▶ [Text shown]:
--- BEGIN ---

# I Was Praying For Rain When The Flood Came



## jpatricklemarr (Oct 21, 2010)

I was praying for rain when the flood came
wishing for a drop when the sky caved in
I was dying of thirst when the flood came
a deluge of Your terrible grace

I was dreaming of a breeze when the storm came
Katrina and the waves bent on waging war
I was longing for the wind when the storm came
--inception of near limitless change

I was praying for peace when the grief came
desperate for Your strength when my world crashed down
I was praising Your name when the grief came
A deluge of Your terrible grace


----------



## Chesters Daughter (Oct 24, 2010)

Dearest Jeff, I apologize for the delay, but knowing what inspired this, I feel a great need to tread gingerly and say the proper thing. I have read this no less than twenty times, and I find it tearing me in two directions, which I believe is your intention. Initially, I wasn't fond of the repetition, but at about read three it felt natural. Correct me if I'm wrong, but I believe you're using terrible as expansive, which is the only way it seems plausible knowing you like I do. On a lighter note, your inclusion of Katrina and the waves was very clever and brought a welcome smile to these lips. There are no technical nits to these eyes, and as for the content, I feel you, my brother, I really do, but find no words to convey that depth, I doubt any exist. Beautiful and heart wrenching simultaneously, well done, my friend. I'm praying for you, love, if anyone deserves peace, it is you.

Big hugs,
Lisa


----------



## Gumby (Oct 24, 2010)

This leaves me with a terrible aching desire to know more of the story. Which is always a good thing.


----------



## Woody (Oct 24, 2010)

For me me this is what good poetry is all about. Introspect; a search for mood, colour and feeling. It made me want to examine the turmoil of my inner storm.

thank you,

Ralph


----------



## jpatricklemarr (Oct 25, 2010)

ChestersDaughter said:


> Correct me if I'm wrong, but I believe you're using terrible as expansive, which is the only way it seems plausible knowing you like I do.

--- END ---

▶ [Set exercise A]:
Put the entries, starting with their first line and going on through the line with "scientific name: Papilio polyxenes", into a Markdown table with the columns Row and Entry line, skipping any blank lines.
▶ [Set exercise B]:
Write what comes next in the poetry thread, picking up after its final line.

▶ [Supplied records]:

--- BEGIN ---

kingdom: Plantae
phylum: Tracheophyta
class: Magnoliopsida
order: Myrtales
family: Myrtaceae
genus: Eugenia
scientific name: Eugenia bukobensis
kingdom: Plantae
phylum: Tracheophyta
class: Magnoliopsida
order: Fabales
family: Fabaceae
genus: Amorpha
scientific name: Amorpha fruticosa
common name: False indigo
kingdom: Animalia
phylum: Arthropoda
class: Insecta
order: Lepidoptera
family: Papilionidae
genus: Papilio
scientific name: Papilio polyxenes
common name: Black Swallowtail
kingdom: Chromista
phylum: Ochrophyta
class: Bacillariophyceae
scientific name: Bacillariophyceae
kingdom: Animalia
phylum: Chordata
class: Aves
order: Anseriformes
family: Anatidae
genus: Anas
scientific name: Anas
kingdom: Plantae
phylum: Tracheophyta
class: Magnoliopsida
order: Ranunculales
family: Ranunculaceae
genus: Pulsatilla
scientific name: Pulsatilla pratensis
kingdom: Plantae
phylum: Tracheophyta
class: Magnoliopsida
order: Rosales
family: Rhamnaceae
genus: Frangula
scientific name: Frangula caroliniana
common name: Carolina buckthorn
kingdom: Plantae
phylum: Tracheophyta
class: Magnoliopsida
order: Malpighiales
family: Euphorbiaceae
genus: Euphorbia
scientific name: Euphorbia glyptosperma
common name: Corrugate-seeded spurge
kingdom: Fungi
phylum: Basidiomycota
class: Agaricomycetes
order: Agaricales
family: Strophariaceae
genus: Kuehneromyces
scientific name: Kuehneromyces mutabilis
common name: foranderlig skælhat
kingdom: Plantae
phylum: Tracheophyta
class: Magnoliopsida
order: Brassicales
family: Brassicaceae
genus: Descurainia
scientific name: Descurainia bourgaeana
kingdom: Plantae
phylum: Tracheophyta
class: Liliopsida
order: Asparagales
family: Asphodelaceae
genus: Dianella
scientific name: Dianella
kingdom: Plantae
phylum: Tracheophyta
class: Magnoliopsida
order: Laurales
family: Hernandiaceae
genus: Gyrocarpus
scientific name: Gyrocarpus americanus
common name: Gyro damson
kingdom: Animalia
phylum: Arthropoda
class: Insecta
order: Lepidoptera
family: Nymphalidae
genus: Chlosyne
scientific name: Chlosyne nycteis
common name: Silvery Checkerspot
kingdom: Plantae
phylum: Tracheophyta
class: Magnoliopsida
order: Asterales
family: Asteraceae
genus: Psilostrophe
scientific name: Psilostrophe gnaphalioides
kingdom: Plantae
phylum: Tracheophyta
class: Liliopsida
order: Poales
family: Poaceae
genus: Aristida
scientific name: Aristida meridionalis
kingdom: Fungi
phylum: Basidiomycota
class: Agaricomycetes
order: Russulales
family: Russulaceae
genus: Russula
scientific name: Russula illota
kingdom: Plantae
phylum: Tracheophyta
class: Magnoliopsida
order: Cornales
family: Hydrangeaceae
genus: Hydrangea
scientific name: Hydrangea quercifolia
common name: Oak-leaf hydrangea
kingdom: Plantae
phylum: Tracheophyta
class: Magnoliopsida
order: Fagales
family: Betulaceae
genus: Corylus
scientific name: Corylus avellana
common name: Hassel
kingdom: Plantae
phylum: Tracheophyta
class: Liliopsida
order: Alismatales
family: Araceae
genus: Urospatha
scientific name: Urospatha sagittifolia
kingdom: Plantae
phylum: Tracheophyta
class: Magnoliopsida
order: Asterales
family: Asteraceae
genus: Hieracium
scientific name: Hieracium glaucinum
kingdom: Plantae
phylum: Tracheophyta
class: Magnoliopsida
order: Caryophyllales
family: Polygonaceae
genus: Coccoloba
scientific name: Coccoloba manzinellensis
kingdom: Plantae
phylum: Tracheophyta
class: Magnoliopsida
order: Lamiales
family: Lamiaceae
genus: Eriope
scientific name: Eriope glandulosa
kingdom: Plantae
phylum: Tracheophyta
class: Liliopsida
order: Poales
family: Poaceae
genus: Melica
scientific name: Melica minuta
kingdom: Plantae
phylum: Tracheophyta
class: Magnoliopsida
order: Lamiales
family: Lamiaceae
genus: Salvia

--- END ---

▶ [Reply A]:
| Row | Entry line |
|---|---|
| 1 | kingdom: Plantae |
| 2 | phylum: Tracheophyta |
| 3 | class: Magnoliopsida |
| 4 | order: Myrtales |
| 5 | family: Myrtaceae |
| 6 | genus: Eugenia |
| 7 | scientific name: Eugenia bukobensis |
| 8 | kingdom: Plantae |
| 9 | phylum: Tracheophyta |
| 10 | class: Magnoliopsida |
| 11 | order: Fabales |
| 12 | family: Fabaceae |
| 13 | genus: Amorpha |
| 14 | scientific name: Amorpha fruticosa |
| 15 | common name: False indigo |
| 16 | kingdom: Animalia |
| 17 | phylum: Arthropoda |
| 18 | class: Insecta |
| 19 | order: Lepidoptera |
| 20 | family: Papilionidae |
| 21 | genus: Papilio |
| 22 | scientific name: Papilio polyxenes |

▶ [Reply B]:
Lisa,

I used terrible to mean both "distressing" and "formidably great." The former because I think that we are sometimes allowed to experience the many terrible pains of this world that we can more readily recognize the fragments of grace in our lives. So, it might seem terrible that pay such a steep price for grace that, at times, barely sees us through. But I also meant the latter because, if we can ever look past the haze of our own sorrow, we'll find that the little bit of grace we're afforded is more than enough to see us through. I'm still feeling more of the former, but I'm holding out for the latter, if that makes sense.

J


----------



## jpatricklemarr (Oct 25, 2010)

Gumby said:


> This leaves me with a terrible aching desire to know more of the story. Which is always a good thing.



Gumby,

While I don't have quite the stomach to recount the entire tale, I will say that I wrote this recently... just after losing my younger brother. He was only 34 and lived with my family. It was extremely unexpected and I was the one who found him. The experience has left me feeling guilty, alone (as I have lost my father, mother and now my brother all in the past 5 years), and fragile. The first line was suggested by a friend before my brother died, actually, but after his death it connected with me on a deeper level. I could be quite frustrated with my brother and quite often wished I didn't bear the responsibility of taking care of him after my folks died... but I never thought I would lose him altogether. So, I was praying for rain...

J


----------



## jpatricklemarr (Oct 25, 2010)

Woody said:


> For me me this is what good poetry is all about. Introspect; a search for mood, colour and feeling. It made me want to examine the turmoil of my inner storm.
> 
> thank you,
> 
> Ralph




Thank you, Woody.

J


----------



## Chesters Daughter (Oct 25, 2010)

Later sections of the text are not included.